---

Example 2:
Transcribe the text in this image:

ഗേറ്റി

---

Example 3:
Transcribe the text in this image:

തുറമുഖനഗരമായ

→ **What you need to do**: The answer should be the complete set of records, printed exactly.

→ **Task output**:
---

Example 2:
Transcribe the text in this image:

ഗേറ്റി

---

Example 3:
Transcribe the text in this image:

തുറമുഖനഗരമായ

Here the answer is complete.